Back in 2006, Microsoft released their first MP3 player: the Zune. It was supposed to be the iPod killer with its large screen which lets you play movies. It had a built in radio, which let you tune into your favorite FM radio stations. It also had one unique feature which let you send other Zune users songs, so basically you could share music with each other. It was a great idea, but Zune was never as popular as the iPod. With 30 gigabytes of storage, the Zune was a really good mp3 player; there was only one problem with it: it was bulky—like a brick.
In 2008 during my senior year of high school, I got a Zune through a Microsoft promotion where you had to earn points by playing mind-numbing flash games for hours before you could spend them to collect your prize—Club.bing.com, I think it was. I told my friends about it, and they were skeptical, saying that it wasn’t legitimate. I went with it anyway, and surely enough it came.
Whenever I take out my Zune, at least one person will look at it—either out of disgust or surprise. I think it’s because mp3 players have evolved so much that the current standards require it to be thin, have a touch screen on it or a phone—not a brick with a clicking wheel on it. The new iPods look really nice; I used to try to stay up to date on mp3 players, but eventually, I decided that it wasn’t worth it.
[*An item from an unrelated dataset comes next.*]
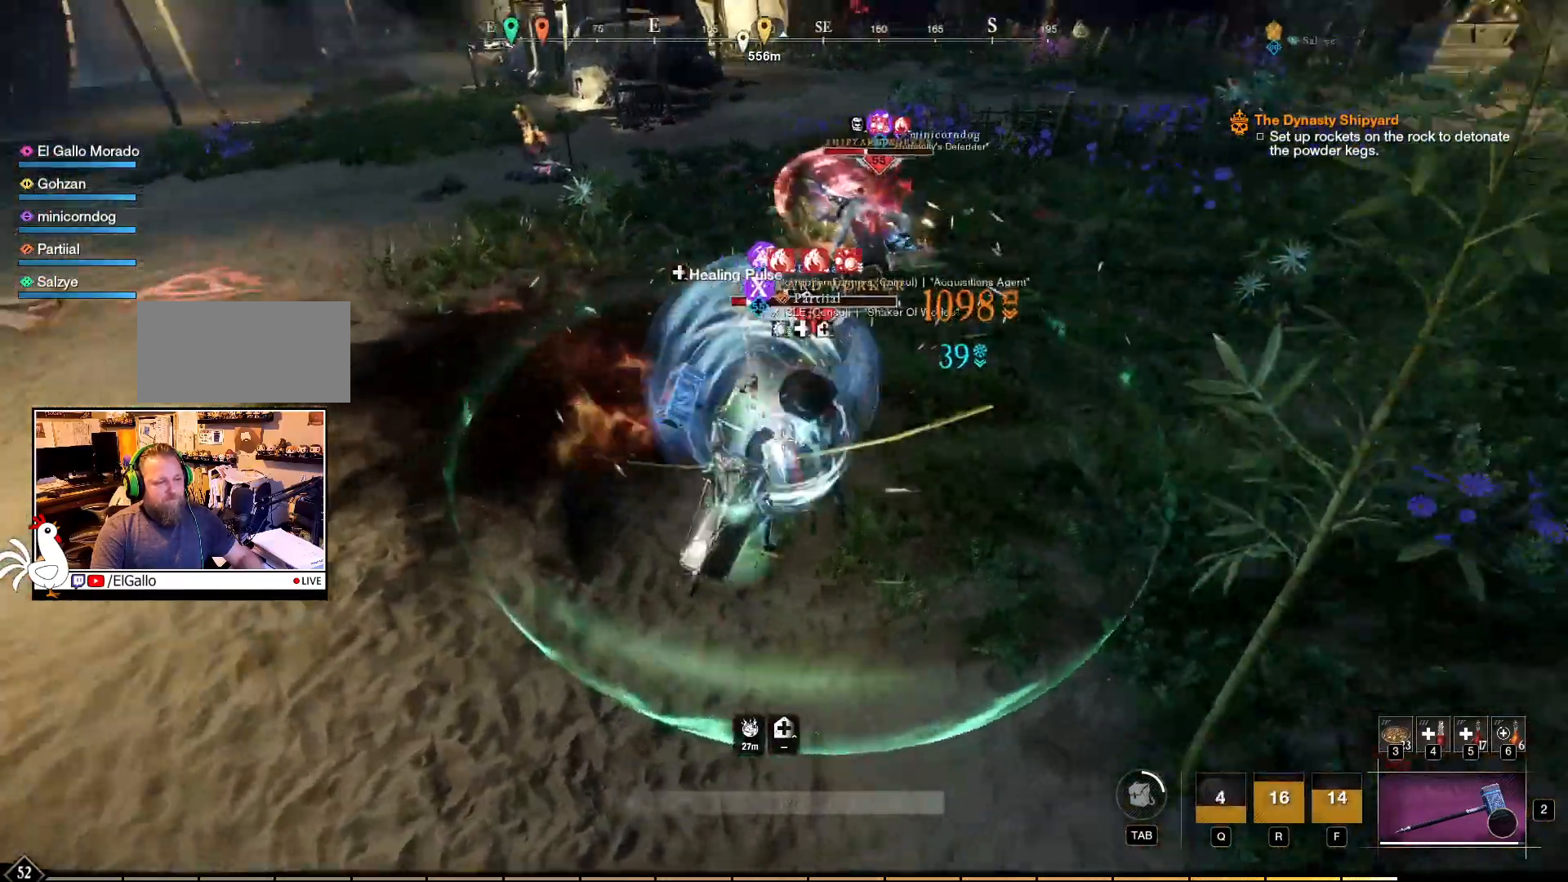
{"keys": [], "mouse": ["left", "right"], "events": [[33, "mouse_left", "up"], [100, "mouse_left", "down"], [200, "mouse_left", "up"], [267, "mouse_left", "down"], [383, "mouse_left", "up"], [400, "w", "up"], [467, "mouse_left", "down"]]}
I feel that companies just make minor improvements to the models, making it a little bit thinner or nicer without any real improvements. Sure, the new iPods can browse the internet and watch youtube videos online, but in the end, the devices’ purpose is to play music. My Zune does exactly what it was created to do: play music and movies.
Today when you look at any kinds of commercials, they try to sell their products to you by addressing one thing they know will hook you: individuality. They focus on this point, because a majority of us were raised being told we’re special—and how else can we stand out from the crowd if not buying things we don’t need? How many people do you see on the bus with an iPhone out, or a really fancy iPad (I don’t have anything against Apple products, really—I have two iPods)? How many people do you see really big-shiny pick-up trucks that are completely mud free? How many people do you see wearing a certain kind of shoes, because it’s the new “in?” Because of this craving to be unique, ironically, everyone ends up being the same.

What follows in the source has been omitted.